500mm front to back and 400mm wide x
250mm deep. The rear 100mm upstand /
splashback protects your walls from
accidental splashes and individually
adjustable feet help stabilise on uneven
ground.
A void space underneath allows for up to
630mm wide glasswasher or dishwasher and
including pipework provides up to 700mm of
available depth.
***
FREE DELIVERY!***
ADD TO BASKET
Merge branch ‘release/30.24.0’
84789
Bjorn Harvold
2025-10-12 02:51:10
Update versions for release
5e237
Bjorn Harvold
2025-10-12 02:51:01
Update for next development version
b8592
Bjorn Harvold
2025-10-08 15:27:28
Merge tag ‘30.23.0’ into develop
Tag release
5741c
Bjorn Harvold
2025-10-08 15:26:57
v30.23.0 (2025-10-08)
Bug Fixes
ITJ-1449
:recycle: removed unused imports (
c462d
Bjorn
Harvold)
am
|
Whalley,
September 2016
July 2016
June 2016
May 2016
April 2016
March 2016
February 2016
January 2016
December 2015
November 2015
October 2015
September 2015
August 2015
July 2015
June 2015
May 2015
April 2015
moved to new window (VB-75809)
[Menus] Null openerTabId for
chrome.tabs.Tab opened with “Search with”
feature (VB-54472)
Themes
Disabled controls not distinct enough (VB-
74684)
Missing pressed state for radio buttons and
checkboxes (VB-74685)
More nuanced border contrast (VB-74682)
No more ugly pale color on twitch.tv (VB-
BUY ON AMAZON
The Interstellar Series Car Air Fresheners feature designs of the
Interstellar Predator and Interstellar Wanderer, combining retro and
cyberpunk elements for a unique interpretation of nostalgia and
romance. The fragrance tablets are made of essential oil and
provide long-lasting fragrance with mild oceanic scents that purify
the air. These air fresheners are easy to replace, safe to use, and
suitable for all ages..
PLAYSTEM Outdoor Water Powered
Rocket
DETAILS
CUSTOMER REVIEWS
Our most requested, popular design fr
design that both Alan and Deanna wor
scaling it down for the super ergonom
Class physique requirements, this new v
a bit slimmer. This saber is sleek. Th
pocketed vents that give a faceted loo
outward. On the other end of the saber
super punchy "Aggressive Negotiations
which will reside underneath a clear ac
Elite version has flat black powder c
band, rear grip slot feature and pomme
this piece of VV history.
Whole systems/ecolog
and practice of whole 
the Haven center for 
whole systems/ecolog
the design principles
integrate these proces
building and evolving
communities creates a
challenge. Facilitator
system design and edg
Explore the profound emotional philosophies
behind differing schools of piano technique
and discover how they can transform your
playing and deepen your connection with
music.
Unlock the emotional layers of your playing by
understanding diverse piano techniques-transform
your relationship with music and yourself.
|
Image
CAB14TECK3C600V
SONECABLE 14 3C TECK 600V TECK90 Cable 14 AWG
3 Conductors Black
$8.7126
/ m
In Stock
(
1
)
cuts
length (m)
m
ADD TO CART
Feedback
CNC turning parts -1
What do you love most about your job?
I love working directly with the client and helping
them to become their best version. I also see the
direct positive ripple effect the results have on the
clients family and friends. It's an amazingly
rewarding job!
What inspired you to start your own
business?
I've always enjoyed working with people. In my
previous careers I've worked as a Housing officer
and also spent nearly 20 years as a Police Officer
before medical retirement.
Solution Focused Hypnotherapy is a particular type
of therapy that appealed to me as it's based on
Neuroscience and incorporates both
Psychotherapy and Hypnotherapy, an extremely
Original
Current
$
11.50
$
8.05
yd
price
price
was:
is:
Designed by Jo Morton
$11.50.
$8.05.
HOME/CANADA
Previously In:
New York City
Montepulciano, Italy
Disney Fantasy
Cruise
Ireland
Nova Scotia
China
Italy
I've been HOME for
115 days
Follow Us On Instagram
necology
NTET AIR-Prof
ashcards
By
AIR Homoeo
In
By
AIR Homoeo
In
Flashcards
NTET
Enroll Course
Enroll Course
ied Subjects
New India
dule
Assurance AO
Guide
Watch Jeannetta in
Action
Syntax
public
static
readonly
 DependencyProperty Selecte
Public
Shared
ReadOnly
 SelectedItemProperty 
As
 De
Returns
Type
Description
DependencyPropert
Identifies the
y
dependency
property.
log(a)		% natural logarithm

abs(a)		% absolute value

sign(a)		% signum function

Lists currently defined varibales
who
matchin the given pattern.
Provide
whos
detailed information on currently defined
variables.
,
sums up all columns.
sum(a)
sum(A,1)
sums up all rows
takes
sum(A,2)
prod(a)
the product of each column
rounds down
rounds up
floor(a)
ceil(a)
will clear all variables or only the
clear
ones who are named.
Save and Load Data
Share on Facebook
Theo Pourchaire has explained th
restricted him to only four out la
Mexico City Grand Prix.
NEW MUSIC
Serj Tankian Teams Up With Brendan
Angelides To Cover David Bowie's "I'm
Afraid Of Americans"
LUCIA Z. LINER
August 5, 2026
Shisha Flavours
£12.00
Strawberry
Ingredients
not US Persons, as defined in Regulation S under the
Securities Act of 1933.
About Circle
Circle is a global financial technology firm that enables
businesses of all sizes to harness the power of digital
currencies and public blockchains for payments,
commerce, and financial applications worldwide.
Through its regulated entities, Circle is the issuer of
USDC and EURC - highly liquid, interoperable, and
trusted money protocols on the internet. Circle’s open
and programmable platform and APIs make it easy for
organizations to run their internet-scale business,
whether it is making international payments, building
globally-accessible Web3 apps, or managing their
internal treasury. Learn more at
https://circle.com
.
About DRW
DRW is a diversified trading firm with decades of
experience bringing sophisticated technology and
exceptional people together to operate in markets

Assignment: Could you return, line for line and unchanged, the stretch of the material from its very beginning through the line containing "FREE DELIVERY!***"?

Result:
500mm front to back and 400mm wide x
250mm deep. The rear 100mm upstand /
splashback protects your walls from
accidental splashes and individually
adjustable feet help stabilise on uneven
ground.
A void space underneath allows for up to
630mm wide glasswasher or dishwasher and
including pipework provides up to 700mm of
available depth.
***
FREE DELIVERY!***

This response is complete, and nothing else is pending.